Tuesday, February 23, 2021

Council Pushes Pipeline Votes

Posted By on Tue, Feb 23, 2021 at 2:00 PM

click to enlarge The proposed route of the Byhalia Connection Pipeline. - PROTECT OUR AQUIFER
  • Protect Our Aquifer
  • The proposed route of the Byhalia Connection Pipeline.

A Memphis City Council committee pushed votes regarding the Byhalia Connection pipeline project Tuesday pending a meeting with the council and its attorney on the matter.

The council public works committee agenda included two items related to the pipeline. One was a resolution — a non-binding, joint opinion on the matter — opposing the project. The other was an ordinance — a law with teeth — that would ban certain types of development, like pipelines, in new groundwater protection districts.

Neither received a vote from the council committee Tuesday. That move came after the council’s attorney, Allan Wade, suggested a halt to further movement until he had a chance to meet with council members and attorneys from Memphis Light, Gas, and Water (MLGW) behind closed doors, away from the public eye.

Wade told council members that the city’s authority to move on the act were “constrained by federal and state law.” He said he’s heard from those opposing the pipeline and what they ask is “quite frankly out of what authority we have.”

click to enlarge Memphis City Hall
  • Memphis City Hall

This justification to slow the vote came first from council member and public works chairman J.B. Smiley. He began the discussion Tuesday by noting that “we have heard the voices of the people” but that “our board has limitations.” He said much of the power over the pipeline rests with the federal government and the council “has no power to tell the federal government what to do.”

Wade also asked the council to consider pending litigation between the pipeline company and property owners. Those owners are attempting to stop the company from taking their land through eminent domain in Shelby County Chancery Court. Wade said passing a resolution against the project would be fine. However, passing a new law during the ongoing lawsuit could prejudice the condemnation proceedings.

Council member Edmund Ford, one of the resolution’s co-sponsors, hinted at a raft of concerns he had with the project, many of which he vaguely described at the beginning of the meeting as having emerged "in the last 24 hours." 
  • City of Memphis
  • Edmund Ford

Here’s what he said:

“There’s a lot of different issues with this Byhalia Pipeline. In the last 24 hours, I’ve found out a lot of different things that were not very good. Attorney Wade, I need to you to look into all these different things.

"Promises have been made on one side and, then, they're telling stories that [Memphis Mayor Jim Strickland’s Administration] is doing things on another side. I’ve talked with the administration and everything and they don’t know what’s going on.
"I’ve talked with Deidre Malone [who is handling public relations in Memphis for the pipeline company]. She’s kind of pissed off at me and I really don’t care. It’s because the people in my district, hey, it concerns them. I’m not invested in somebody just trying to look good or make something from this.

“There’s a lot of issues. Dr. [council member Jeff] Warren, I appreciate you and Mr. [Memphis Citizens Against the Pipeline organizer Justin] Pearson and all of the rest.

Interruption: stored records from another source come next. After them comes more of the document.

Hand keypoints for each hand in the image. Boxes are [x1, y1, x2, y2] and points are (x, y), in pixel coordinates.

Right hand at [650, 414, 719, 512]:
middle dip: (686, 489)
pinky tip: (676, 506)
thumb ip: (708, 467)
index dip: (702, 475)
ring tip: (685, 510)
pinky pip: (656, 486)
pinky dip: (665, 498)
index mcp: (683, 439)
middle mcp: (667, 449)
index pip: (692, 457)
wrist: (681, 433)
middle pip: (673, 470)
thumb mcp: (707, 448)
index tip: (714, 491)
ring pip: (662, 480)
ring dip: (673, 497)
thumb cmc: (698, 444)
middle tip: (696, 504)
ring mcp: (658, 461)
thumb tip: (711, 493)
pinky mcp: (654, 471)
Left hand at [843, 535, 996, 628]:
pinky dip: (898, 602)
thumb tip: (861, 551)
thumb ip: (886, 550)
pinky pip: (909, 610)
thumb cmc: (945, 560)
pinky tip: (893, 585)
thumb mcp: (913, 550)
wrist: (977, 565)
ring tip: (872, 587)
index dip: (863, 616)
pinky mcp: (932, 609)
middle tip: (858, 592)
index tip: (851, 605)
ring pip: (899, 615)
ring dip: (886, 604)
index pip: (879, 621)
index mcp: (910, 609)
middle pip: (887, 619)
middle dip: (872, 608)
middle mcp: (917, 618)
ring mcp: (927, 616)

But these are issues that are coming up and these are legal issues now.

"I’ve been talking with attorney Wade and I need to bring him into some of these things that have come up within 24 hours, okay? After he gets through, we need to postpone (the day’s vote) until next week if we can.”

Presentations on the pipeline project were slated from the Southern Environmental Law Center and others. However, those presentations were pushed on time constraints made by a lengthy debate earlier in the day on whether or not the city should allow the retail sale of dogs and cats.